The Bailout’s in the Works, But Don’t Jump into Stocks Yet

You can’t say this is not an interesting time for stock markets. Not only are the bulls looking for positive news, but now, for the time being, bears cannot even short some 799 U.S. financial stocks and, in Canada, you cannot short banks.

The government and Fed have lots of work ahead of themselves. While the proposed $700-billion financial bailout legislation is near final approval, the U.S. economy remains soft. The second- quarter GDP reading was soft at a 2.8% annual rate versus the estimated 3.3%. The reality is that economic growth is worrisome even in light of the bailout strategy. We expect markets could move back down towards the recent lows. A near-term bottom appears to be in place, but trading will likely continue to be volatile and in a sideways channel.
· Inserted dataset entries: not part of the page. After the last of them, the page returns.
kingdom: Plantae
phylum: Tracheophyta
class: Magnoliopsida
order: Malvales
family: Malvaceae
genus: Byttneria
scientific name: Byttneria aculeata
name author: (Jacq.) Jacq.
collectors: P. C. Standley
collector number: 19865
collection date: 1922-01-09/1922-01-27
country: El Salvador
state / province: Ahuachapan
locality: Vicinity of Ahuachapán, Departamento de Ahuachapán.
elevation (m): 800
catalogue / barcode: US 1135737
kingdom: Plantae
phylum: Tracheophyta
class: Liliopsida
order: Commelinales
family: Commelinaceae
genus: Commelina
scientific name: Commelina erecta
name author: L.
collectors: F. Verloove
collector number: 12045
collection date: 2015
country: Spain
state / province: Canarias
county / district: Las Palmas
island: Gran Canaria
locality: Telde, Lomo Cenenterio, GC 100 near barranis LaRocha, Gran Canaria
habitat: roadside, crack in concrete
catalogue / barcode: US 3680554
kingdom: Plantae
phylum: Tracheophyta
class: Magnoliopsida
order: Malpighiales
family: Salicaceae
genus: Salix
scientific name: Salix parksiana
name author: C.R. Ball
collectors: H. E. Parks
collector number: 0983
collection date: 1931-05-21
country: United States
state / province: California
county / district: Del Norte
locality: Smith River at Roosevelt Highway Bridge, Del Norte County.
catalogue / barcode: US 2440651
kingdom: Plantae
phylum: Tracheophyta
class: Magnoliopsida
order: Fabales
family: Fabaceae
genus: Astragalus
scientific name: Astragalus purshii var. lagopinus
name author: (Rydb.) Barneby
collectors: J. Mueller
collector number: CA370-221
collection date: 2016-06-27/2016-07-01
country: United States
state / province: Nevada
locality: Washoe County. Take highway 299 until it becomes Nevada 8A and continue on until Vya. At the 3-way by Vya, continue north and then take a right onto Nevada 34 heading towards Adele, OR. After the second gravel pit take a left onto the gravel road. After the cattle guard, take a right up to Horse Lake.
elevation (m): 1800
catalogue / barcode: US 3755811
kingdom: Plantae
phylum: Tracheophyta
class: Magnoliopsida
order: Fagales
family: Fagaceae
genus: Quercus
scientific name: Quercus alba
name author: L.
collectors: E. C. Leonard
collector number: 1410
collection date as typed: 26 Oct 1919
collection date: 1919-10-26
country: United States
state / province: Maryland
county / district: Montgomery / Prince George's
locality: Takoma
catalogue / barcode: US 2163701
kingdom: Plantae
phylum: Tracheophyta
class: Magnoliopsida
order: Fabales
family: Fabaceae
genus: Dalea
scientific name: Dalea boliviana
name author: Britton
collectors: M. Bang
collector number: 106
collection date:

In our view, there is no guarantee on the effectiveness of the bailout. The U.S. economy and housing market continue to be in distress and could struggle despite the bailout. In addition, there is slowing in key global economies, including China, which will impact demand for U.S. goods. We do not view the bailout news as an invitation to jump into stocks with a full vengeance, but we do advise prudence and emphasize that trading will continue to be characterized by high risk.

We continue to be worried about the economy going forward into 2009. Economic bellwether stock General Electric Co. (NYSE/GE) cut its profit outlook and stock buyback program due to weakness in its GE Capital financial unit, which accounts for about 50% of the company’s total earnings.

Jack Welch, the former head of GE, believes “one hell of a deep downturn” was in the works and that the first quarter of 2009 would probably be “brutal” after a recent speech to the World Business Forum in New York.